湯浅健二の「J」ワンポイント


2000年J-リーグ・セカンドステージの各ラウンドレビュー


第8節(2000年8月5日)

マリノス対アントラーズ(1−1)

レビュー

 延長になって降りはじめた、本当に「滝」のような大迫力の雷雨をものともしないくらいに、見応え150%の試合でした。

 試合の流れは、時間の流れとともにクルクルと変わります。それも両チームのチカラが、高いレベルで拮抗していることの証拠だと考えましょう。

 序盤の膠着状態から、まず、「決定的な臭い」を放ったのはアントラーズ。

 最初の時間帯、ボール支配率では少し上回るマリノスでしたが、ボールの動きにダイナミズムがないことで(ディフェンダーたちに、簡単に勝負所のターゲットを絞り込まれてしまう!)、最後は、エジミウソン、ユー・サンチョル、中村、三浦などの「個人勝負」ばかり。これでは、堅牢なアントラーズ守備ブロックを崩しきれるハズがありません。

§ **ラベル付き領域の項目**
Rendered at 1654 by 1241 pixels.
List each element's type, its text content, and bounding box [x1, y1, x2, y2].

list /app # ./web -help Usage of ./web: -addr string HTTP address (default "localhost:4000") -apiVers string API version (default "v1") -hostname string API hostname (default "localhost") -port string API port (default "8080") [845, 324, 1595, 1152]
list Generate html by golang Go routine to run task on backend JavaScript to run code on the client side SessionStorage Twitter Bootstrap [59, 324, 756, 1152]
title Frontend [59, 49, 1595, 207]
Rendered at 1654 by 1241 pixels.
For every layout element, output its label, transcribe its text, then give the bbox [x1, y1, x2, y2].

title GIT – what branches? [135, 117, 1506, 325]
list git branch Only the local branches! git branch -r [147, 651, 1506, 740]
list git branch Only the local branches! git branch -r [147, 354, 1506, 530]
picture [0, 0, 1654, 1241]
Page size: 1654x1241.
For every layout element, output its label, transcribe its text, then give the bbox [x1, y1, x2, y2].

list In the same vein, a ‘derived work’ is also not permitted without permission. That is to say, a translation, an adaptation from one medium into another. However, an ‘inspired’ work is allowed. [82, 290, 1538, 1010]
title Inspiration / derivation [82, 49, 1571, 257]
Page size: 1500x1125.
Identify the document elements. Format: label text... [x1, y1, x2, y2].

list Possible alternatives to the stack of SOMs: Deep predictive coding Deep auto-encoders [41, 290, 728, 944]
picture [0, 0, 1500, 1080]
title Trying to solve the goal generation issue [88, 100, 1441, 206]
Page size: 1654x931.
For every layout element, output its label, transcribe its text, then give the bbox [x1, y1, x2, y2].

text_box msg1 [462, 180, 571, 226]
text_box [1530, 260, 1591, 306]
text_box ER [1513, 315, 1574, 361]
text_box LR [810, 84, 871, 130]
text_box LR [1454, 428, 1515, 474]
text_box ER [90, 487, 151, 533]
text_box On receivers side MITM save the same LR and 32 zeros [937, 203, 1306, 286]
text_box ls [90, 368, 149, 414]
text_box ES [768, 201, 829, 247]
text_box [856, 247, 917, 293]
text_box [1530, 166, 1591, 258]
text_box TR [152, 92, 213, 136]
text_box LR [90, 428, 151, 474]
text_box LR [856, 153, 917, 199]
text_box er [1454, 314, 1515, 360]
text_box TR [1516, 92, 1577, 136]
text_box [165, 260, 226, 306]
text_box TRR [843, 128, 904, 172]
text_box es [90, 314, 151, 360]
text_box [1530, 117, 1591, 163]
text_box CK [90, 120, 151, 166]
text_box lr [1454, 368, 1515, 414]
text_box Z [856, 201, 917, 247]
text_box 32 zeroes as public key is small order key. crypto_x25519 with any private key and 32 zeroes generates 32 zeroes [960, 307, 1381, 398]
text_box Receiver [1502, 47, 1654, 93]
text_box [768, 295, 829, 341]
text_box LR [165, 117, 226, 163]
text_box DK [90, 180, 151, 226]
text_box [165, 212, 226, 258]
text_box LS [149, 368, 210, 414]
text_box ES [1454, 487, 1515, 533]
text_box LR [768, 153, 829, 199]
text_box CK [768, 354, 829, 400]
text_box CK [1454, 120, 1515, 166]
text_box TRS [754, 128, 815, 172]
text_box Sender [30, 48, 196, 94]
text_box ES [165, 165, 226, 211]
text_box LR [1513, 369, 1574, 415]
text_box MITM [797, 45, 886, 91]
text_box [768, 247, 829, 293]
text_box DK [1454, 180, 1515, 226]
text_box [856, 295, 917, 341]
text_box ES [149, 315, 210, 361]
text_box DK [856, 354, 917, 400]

§ **問題**
試合レビューの「最初の時間帯、ボール支配率で」から「崩しきれるハズがありません。」までを、一字も変えずに書き写しなさい。

§ **解答**
最初の時間帯、ボール支配率では少し上回るマリノスでしたが、ボールの動きにダイナミズムがないことで(ディフェンダーたちに、簡単に勝負所のターゲットを絞り込まれてしまう!)、最後は、エジミウソン、ユー・サンチョル、中村、三浦などの「個人勝負」ばかり。これでは、堅牢なアントラーズ守備ブロックを崩しきれるハズがありません。